Wszystko już było i to, co się dzieje to tylko jąkanie historii. Dwa i pół tysiąca lat temu Grecy, tak jak my, mieli potężnego sąsiada i też mieli demokrację. Co śmieszniejsze mieli też swój Smoleńsk. Rolę napromieniowanej Czarnobylem metropolii czerwonoruskiej odgrywał w tamtych odległych, ale równie głupkowatych czasach Archipelag Arginuzyjski. Ateńscy wodzowie pokonali tam Spartan uwalniając z oblężenia jedną z własnych armii, którą Spartanie zamknęli w potrzasku. Było tych wodzów ośmiu. Ich pech polegał na tym, że pod koniec bitwy rozpętała się burza morska, przez co nie mogli uratować rozbitków ze zniszczonych okrętów Ateńskich. Po powrocie do Aten kazano strategom tłumaczyć się z tego, że nie ratowali rozbitków, a uznano, że to musi być ich, tzn. wodzów wina, ponieważ oni sami nikogo innego nie obwiniali, a całą winę zwalali na brzozę, oj pardon, burzę. Oto fragment w którym Ksenofont opisuje początek śledztwa arginuzyjskiego:
[…] w radzie opowiadali strategowie o bitwie i o gwałtowności burzy. Kiedy jednak Timokrates oświadczył, że i pozostałych strategów należy uwięzić i pod sąd oddać, rada i ich uwięziła. Następnie odbyło się zgromadzenie ludowe, na którym inni poczęli oskarżać strategów, a zwłaszcza Teramenes, że powinni się wytłumaczyć przed sądem z tego, że nie uratowali rozbitków, a na dowód, że oni nikogo innego o to nie winili, pokazywał list, przysłany przez nich do rady i narodu ateńskiego, nie szukający winy w niczym innym poza burzą. Potem jednak każdy ze strategów wygłosił krótką obronę, gdyż nie dano im zgodnie z prawem czasu na dłuższe przemówienie, a wszyscy przedstawili przebieg wypadków: że oni sami płynęli na wroga, ratować zaś rozbitków nakazali dowódcom okrętów, ludziom do tego odpowiednim, byłym strategom, Teramenesowi i Trasybulowi, oraz innym podobnym - — i jeżeli koniecznie trzeba kogoś obwiniać w sprawie ratowania rozbitków, to nikogo innego poza tymi, komu to było nakazane; „Z tego powodu, że oni nas obwiniają — mówili oni — nie będziemy kłamliwie twierdzić, że to oni sami są sprawcami nieszczęścia, lecz że gwałtowność burzy przeszkodziła ratowaniu” — i na potwierdzenie tego jako świadków stawiali sterników i wielu innych uczestników wyprawy [Ksenofont, Historie greckie, ks. I, VI, 5–7].
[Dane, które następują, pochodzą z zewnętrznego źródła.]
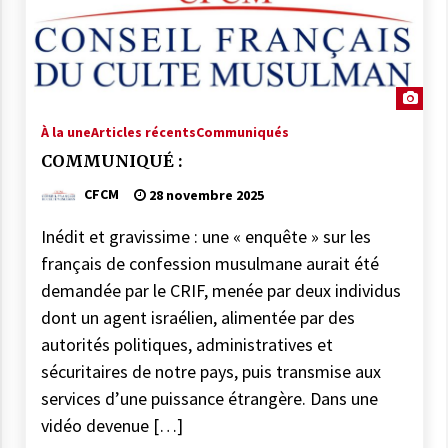
À la une
Articles récents
Communiqués
COMMUNIQUÉ :
CFCM
28 novembre 2025
Inédit et gravissime : une « enquête » sur les
français de confession musulmane aurait été
demandée par le CRIF, menée par deux individus
dont un agent israélien, alimentée par des
autorités politiques, administratives et
sécuritaires de notre pays, puis transmise aux
services d’une puissance étrangère. Dans une
vidéo devenue […]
Ale co tam sternicy i inni ludzie, którzy rzeczywiście tam byli. Za szczególnie wiarygodne uznano sprawozdanie kogoś, kto sam o sobie mówił (czemu miałby kłamać?), że ocalał płynąc na beczce z mąką, a umierający marynarze kazali mu przekazać mieszkańcom Aten, że ich śmierci są winni tylko i wyłącznie postawieni w stan oskarżenia strategowie. Oto sprawozdanie Ksenofonta:
Przed zgromadzenie wystąpił także pewien człowiek, twierdzący o sobie, że uratował się na beczce mąki i że tonący marynarze powierzyli mu w razie uratowania się obowiązek obwieszczenia ludowi, że tych, którzy w obronie ojczyzny okazali się najdzielniejsi, nie uratowali właśnie strategowie [Ksenofont, Historie greckie, ks. I, VI, 10–12].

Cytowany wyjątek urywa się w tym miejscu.